Work task A =
In the SCO discussion:
(i) Who does the text say predicts that MS will come out with its own Linux?
(ii) What name appears in parentheses after "Belgian Blue"?
(iii) How long does the text say "Little Rip van Winkle" has been asleep?
Work task B = In the SCO discussion, can you copy the part between "Isn't this right" and "all Bill's 'punks'.", inclusive, renaming "panic" to "frenzy"?

In the end we would end up with essentially a monopoly in computer operating systems.
What the hell you think we got now, boy?
LOL
SCO are totally dishonest and they will repeat the "Linux is ours" routine until someone stops them.
A. How much real research is going into Belgian Blue (Longhorn)? They're more behind schedule every day, with specs tossed out of previous versions of NT for a very good reason.
B. Chris Gulker and others say MS will come out with their own Linux, not with Longhorn.
Who's to say the delays are not because MS are monitoring the SCO situation - that they stand poised to buy SCO (who could stop them) at which point they basically own Linus?
Isn't this right out of the MS playbook?
Of course it is!
Why is everybody else on drugs?
But I for one never quite realized that Microsoft was in a panic.
Wow. Little Rip van Winkle! Been asleep five whole years, have we?
To be a pawn, manipulated by another for sinister purposes. They used him to SCO those other guys.
This one's right on. Is 'SCO-punk' a word? For their all Bill's 'punks'.
He and everyone else in that Utah ghost town have been suckered by Gates.

[Saved data entries]
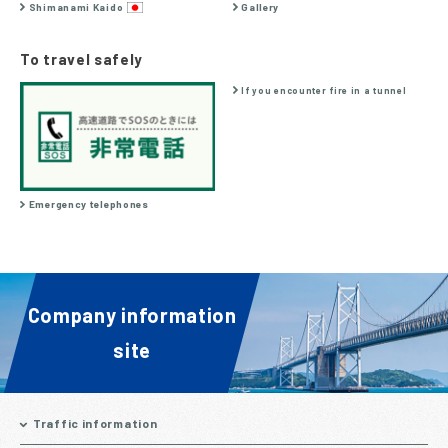
Shimanami Kaido
Gallery
To travel safely
If you encounter fire in a tunnel
Emergency telephones
Company information
site
Traffic information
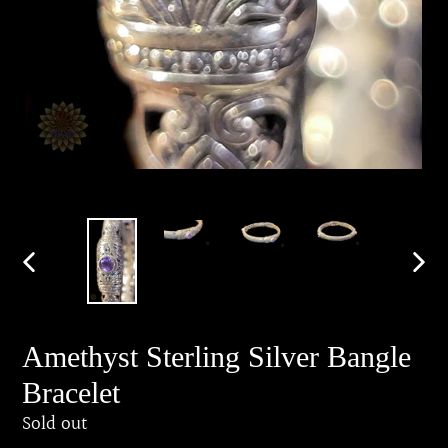
PREVIOUS
NEX
SLIDE
SLID
Amethyst Sterling Silver Bangle
Bracelet
Regular
Sold out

Answer box A =
(i) Chris Gulker and others
(ii) Longhorn
(iii) Five whole years

Answer box B =
Isn't this right out of the MS playbook?
Of course it is!
Why is everybody else on drugs?
But I for one never quite realized that Microsoft was in a frenzy.
Wow. Little Rip van Winkle! Been asleep five whole years, have we?
To be a pawn, manipulated by another for sinister purposes. They used him to SCO those other guys.
This one's right on. Is 'SCO-punk' a word? For their all Bill's 'punks'.